### Records for the task

════════

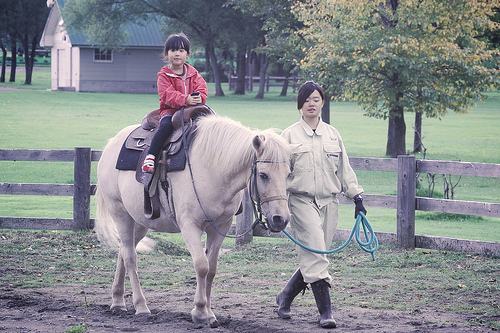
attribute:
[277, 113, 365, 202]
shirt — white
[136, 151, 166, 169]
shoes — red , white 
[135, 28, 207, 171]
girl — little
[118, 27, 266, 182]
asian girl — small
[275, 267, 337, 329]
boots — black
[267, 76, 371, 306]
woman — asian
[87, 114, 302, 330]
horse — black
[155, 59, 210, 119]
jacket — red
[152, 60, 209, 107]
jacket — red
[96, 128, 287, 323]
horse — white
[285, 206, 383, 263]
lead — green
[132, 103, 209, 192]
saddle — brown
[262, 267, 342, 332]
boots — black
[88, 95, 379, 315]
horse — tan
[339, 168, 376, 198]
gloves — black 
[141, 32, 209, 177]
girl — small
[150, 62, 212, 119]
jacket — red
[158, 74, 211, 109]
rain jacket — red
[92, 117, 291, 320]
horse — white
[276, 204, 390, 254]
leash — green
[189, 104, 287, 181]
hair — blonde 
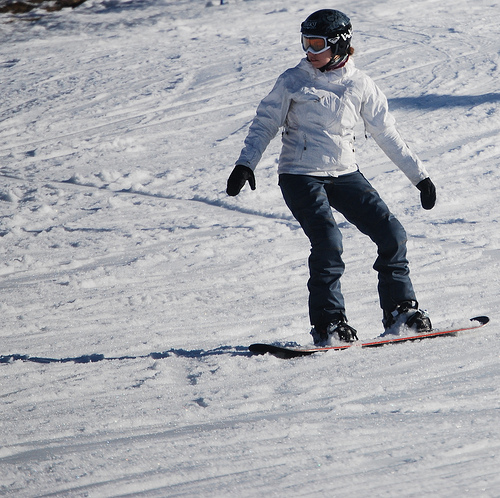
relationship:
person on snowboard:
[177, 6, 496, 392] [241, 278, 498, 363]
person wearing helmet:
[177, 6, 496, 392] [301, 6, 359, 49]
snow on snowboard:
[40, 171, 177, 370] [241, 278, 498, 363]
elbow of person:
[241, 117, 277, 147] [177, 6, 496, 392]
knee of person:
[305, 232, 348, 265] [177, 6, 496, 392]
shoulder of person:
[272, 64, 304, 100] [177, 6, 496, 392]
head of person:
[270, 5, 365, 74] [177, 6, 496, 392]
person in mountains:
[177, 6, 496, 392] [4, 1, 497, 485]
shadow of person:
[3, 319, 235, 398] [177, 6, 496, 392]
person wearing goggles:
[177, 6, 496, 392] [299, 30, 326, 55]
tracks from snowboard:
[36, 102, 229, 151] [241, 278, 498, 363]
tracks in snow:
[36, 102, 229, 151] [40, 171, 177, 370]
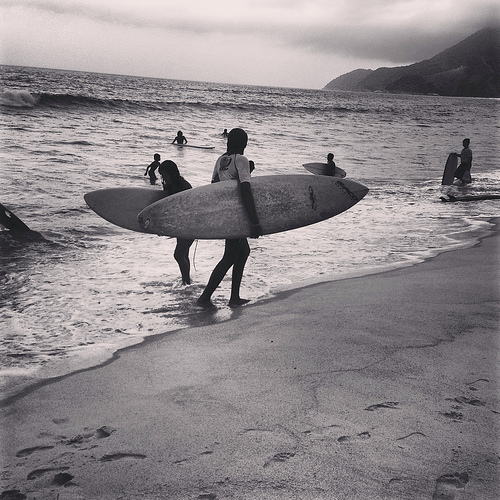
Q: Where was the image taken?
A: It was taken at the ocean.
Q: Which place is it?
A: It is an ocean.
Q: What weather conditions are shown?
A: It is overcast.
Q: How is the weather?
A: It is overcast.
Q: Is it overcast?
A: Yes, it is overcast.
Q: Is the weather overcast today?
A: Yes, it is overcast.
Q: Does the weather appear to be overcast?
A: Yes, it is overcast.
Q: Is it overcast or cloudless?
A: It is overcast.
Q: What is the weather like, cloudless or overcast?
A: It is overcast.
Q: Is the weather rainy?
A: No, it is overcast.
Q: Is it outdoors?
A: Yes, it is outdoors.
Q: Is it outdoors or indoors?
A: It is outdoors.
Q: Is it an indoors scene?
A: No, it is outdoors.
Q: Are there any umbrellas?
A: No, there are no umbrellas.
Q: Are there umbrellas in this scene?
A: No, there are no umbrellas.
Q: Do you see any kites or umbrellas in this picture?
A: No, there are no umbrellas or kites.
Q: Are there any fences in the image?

════════

### Description of the task
Your answer must be exactly the lines from the one with "[141, 32, 209, 177]" through the last line of the entries, both included, with no pictures; please add nothing else.

### Response to this task
[141, 32, 209, 177]
girl — small
[150, 62, 212, 119]
jacket — red
[158, 74, 211, 109]
rain jacket — red
[92, 117, 291, 320]
horse — white
[276, 204, 390, 254]
leash — green
[189, 104, 287, 181]
hair — blonde 
relationship:
person on snowboard:
[177, 6, 496, 392] [241, 278, 498, 363]
person wearing helmet:
[177, 6, 496, 392] [301, 6, 359, 49]
snow on snowboard:
[40, 171, 177, 370] [241, 278, 498, 363]
elbow of person:
[241, 117, 277, 147] [177, 6, 496, 392]
knee of person:
[305, 232, 348, 265] [177, 6, 496, 392]
shoulder of person:
[272, 64, 304, 100] [177, 6, 496, 392]
head of person:
[270, 5, 365, 74] [177, 6, 496, 392]
person in mountains:
[177, 6, 496, 392] [4, 1, 497, 485]
shadow of person:
[3, 319, 235, 398] [177, 6, 496, 392]
person wearing goggles:
[177, 6, 496, 392] [299, 30, 326, 55]
tracks from snowboard:
[36, 102, 229, 151] [241, 278, 498, 363]
tracks in snow:
[36, 102, 229, 151] [40, 171, 177, 370]
Q: Where was the image taken?
A: It was taken at the ocean.
Q: Which place is it?
A: It is an ocean.
Q: What weather conditions are shown?
A: It is overcast.
Q: How is the weather?
A: It is overcast.
Q: Is it overcast?
A: Yes, it is overcast.
Q: Is the weather overcast today?
A: Yes, it is overcast.
Q: Does the weather appear to be overcast?
A: Yes, it is overcast.
Q: Is it overcast or cloudless?
A: It is overcast.
Q: What is the weather like, cloudless or overcast?
A: It is overcast.
Q: Is the weather rainy?
A: No, it is overcast.
Q: Is it outdoors?
A: Yes, it is outdoors.
Q: Is it outdoors or indoors?
A: It is outdoors.
Q: Is it an indoors scene?
A: No, it is outdoors.
Q: Are there any umbrellas?
A: No, there are no umbrellas.
Q: Are there umbrellas in this scene?
A: No, there are no umbrellas.
Q: Do you see any kites or umbrellas in this picture?
A: No, there are no umbrellas or kites.
Q: Are there any fences in the image?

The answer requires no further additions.